However, there are some consequences for Malan.

“I have been judged for watching anime because most people think it is for children or just weird,” said Malan. “But, anime, in my opinion, is much better than most shows today that play on Netflix and Hulu because not only are they dynamic, but they capture stories in a unique way.”

James Bradshaw, a sophomore English professional writing student, watches a lot of anime too. He does recognize, however, that anime may have inappropriate content such as the over-sexualization of women, a topic that is strongly debated inside the community mostly by the female audience who feel objectified and unrealistically portrayed in the stories.
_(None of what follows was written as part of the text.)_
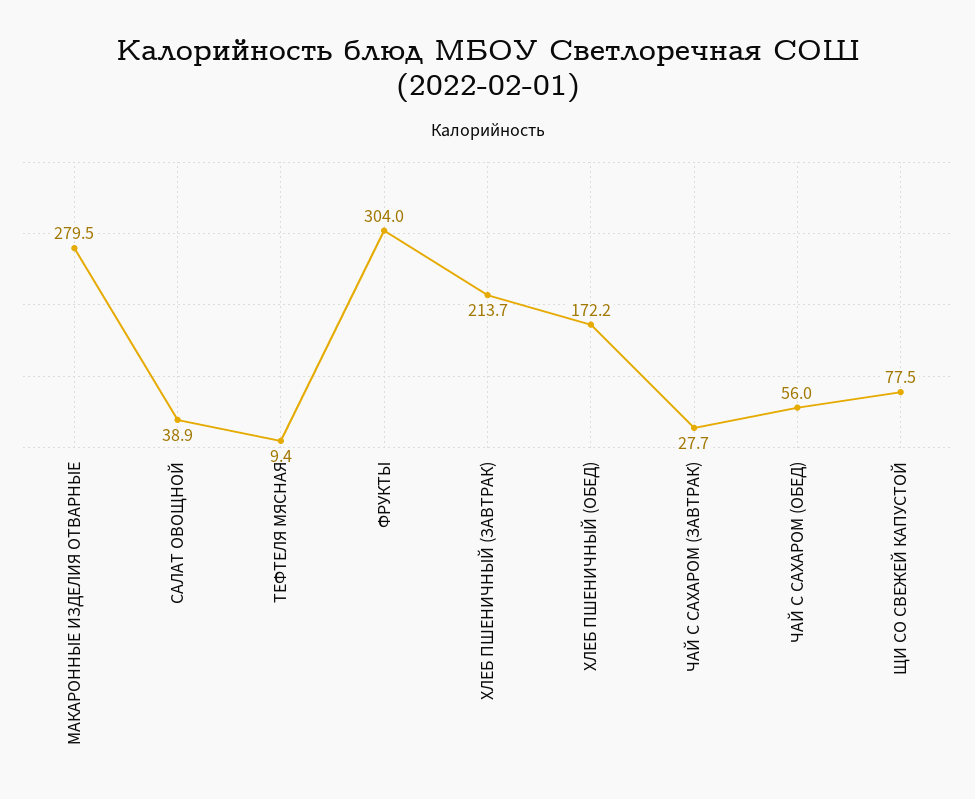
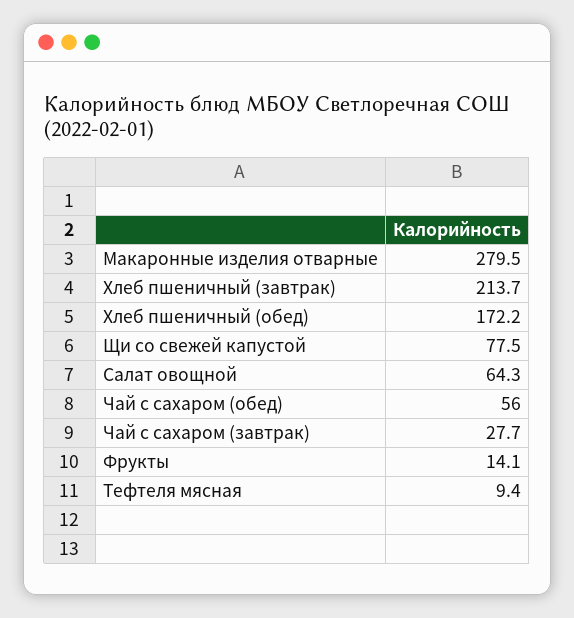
САЛАТ ОВОЩНОЙ: 38.9 -> 64.3
ФРУКТЫ: 304 -> 14.1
“I get why most people can think weirdly of people who watch anime,” said Bradshaw. “Depending on the anime, I occasionally agree with them but if they want to put that much effort into judging me for my taste then that’s their problem, not mine.”

Nonetheless, anime is still a very popular style among Americans.

Dr. Adrian Peever, a literature and humanities professor at Barry, is a fan of Studio Ghibli animation movies, an animation film studio based in Japan and founded by the prestigious animator Hayao Miyazaki.

He said that everything can be intriguing depending on the themes.

“All movies can be for all ages. Harry Potter is ostensibly for children, but adults love it. Just like adults love Lewis Carrol’s “Alice in Wonderland” and “Alice Through the Looking Glass.” There’s no reason why children’s literature can’t be complex and multi-layered,” said Dr. Peever.

If interested in watching anime, students can investigate shows like “Higurashi When They Cry,” “Toradora!,” “Assassination Classroom,” and “My Hero Academia.”

The huge catalog of anime shows, and movies is there, waiting for us to waste our hours on them. You never know if a fan is asleep inside of you, waiting to awake.